Meskipun akar intelektual Post Modernisme sangat Amerika, berakar pada budaya pop dan komersial Las Vegas, gerakan ini menyebar ke seluruh dunia, mengambil bentuk yang unik sesuai dengan konteks sejarah dan budaya lokal.
Di Eropa, kritik terhadap Modernisme lebih berfokus pada kerusakan yang ditimbulkan oleh proyek pembangunan pasca-perang yang mengabaikan sejarah kota yang kaya. Arsitek Eropa cenderung menggunakan historisisme dengan nuansa yang lebih mendalam, kurang ironis, dan lebih terikat pada memori kolektif daripada pop-art.
James Stirling, seorang arsitek Inggris, adalah figur penting yang menjembatani Modernisme Akhir dan Post Modernisme. Karyanya seperti Neue Staatsgalerie di Stuttgart (1984) adalah contoh utama. Bangunan ini menggunakan kolom, rotunda (ruang melingkar), dan tangga monumental yang merujuk pada museum Neoklasik, tetapi ia mengombinasikannya dengan elemen Modernis yang high-tech, menggunakan material berwarna-warni (pink dan hijau terang) dan geometris yang kontras. Stirling menciptakan dialog yang tegang antara yang lama dan yang baru.
Di Jepang, Post Modernisme menjadi cara untuk menyuntikkan karakter individual ke dalam lanskap urban yang padat dan seringkali seragam. Arsitek Jepang seperti Arata Isozaki dan Shin Takamatsu menerapkan elemen APM dengan kecanggihan dan ketelitian yang tinggi, menggabungkan referensi tradisional Jepang dengan bentuk geometris yang berani dan kadang-kadang absurd.
Isozaki, misalnya, dalam Museum Seni Kontemporer di Los Angeles, menggunakan elemen klasik dengan batu pasir merah India, menciptakan sebuah bangunan yang menolak lokalitas Amerika sekaligus merangkul tradisi Mediterania, menunjukkan pluralisme global APM.
Di Australia, Post Modernisme sering diartikan sebagai kesempatan untuk melepaskan diri dari gaya kolonial Inggris yang kaku. Bangunan-bangunan mulai menggunakan warna-warna cerah yang terinspirasi dari lanskap gurun dan pantai, serta merujuk pada elemen arsitektur Art Deco yang telah ada.
Di Amerika Latin, APM memungkinkan arsitek untuk kembali ke arsitektur vernakular dan gaya pre-kolonial yang telah lama ditekan oleh dominasi Modernisme. Ini menjadi cara untuk menegaskan identitas budaya melalui penggunaan ornamen dan pola-pola lokal.

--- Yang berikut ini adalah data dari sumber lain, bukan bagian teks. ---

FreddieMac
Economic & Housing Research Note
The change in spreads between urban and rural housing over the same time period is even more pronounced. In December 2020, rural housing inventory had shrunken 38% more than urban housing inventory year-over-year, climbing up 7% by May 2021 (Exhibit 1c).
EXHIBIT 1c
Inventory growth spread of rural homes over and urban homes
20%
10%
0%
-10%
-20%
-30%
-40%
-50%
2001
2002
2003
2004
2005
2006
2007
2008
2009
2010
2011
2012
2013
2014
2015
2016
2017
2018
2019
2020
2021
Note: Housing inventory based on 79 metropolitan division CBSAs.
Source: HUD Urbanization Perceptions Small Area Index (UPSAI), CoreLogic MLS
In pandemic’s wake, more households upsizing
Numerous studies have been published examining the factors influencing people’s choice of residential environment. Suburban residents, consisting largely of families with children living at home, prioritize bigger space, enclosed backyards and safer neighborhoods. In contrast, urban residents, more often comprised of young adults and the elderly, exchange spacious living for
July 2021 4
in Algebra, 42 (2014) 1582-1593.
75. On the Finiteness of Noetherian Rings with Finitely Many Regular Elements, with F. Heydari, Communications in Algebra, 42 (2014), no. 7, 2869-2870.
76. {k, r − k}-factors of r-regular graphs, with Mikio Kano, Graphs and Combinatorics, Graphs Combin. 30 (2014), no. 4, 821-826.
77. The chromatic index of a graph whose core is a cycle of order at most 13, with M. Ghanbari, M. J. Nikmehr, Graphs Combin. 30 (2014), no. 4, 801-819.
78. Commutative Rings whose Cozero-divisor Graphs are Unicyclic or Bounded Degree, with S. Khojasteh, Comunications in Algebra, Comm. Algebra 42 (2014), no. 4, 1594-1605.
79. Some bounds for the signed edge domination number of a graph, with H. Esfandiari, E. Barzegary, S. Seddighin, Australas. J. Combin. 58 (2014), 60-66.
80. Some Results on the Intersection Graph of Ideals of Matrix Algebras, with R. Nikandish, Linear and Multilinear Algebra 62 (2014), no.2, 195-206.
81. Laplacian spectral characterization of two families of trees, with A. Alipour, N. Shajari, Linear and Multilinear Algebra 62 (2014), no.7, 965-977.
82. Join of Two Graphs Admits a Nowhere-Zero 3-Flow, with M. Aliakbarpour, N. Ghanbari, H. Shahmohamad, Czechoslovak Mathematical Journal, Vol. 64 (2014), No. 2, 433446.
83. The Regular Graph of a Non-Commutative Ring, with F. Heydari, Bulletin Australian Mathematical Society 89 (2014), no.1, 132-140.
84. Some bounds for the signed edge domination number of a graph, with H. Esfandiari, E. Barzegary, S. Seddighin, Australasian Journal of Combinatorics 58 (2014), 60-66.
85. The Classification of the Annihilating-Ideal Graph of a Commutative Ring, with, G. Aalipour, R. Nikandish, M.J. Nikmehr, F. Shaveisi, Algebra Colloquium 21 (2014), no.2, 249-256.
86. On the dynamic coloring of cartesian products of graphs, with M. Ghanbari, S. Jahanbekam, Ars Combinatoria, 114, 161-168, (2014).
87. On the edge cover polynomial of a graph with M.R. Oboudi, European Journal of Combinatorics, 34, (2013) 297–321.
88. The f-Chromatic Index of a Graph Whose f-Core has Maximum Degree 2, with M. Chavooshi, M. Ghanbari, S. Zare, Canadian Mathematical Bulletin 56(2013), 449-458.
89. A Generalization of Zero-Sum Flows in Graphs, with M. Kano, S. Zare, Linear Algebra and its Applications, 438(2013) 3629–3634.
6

Meskipun Post Modernisme berhasil membebaskan arsitektur dari dogmatisme Modernis, ia juga menarik kritik tajam dan seringkali valid, yang pada akhirnya menyebabkan pergeseran menuju gaya baru di akhir 1990-an.
Kritik utama adalah bahwa APM, dalam fokusnya pada fasad dan dekorasi, mengabaikan isu-isu fungsional dan struktural yang serius. Banyak kritikus berpendapat bahwa APM hanyalah sebuah “make-up” kosmetik, atau dekorasi tanpa substansi. Jika Modernisme terlalu jujur (strukturnya terlihat), APM dituduh terlalu palsu (dekorasinya menipu). Bentuk-bentuk historis yang digunakan seringkali tidak memiliki kedalaman filosofis, melainkan sekadar pastiche yang dangkal.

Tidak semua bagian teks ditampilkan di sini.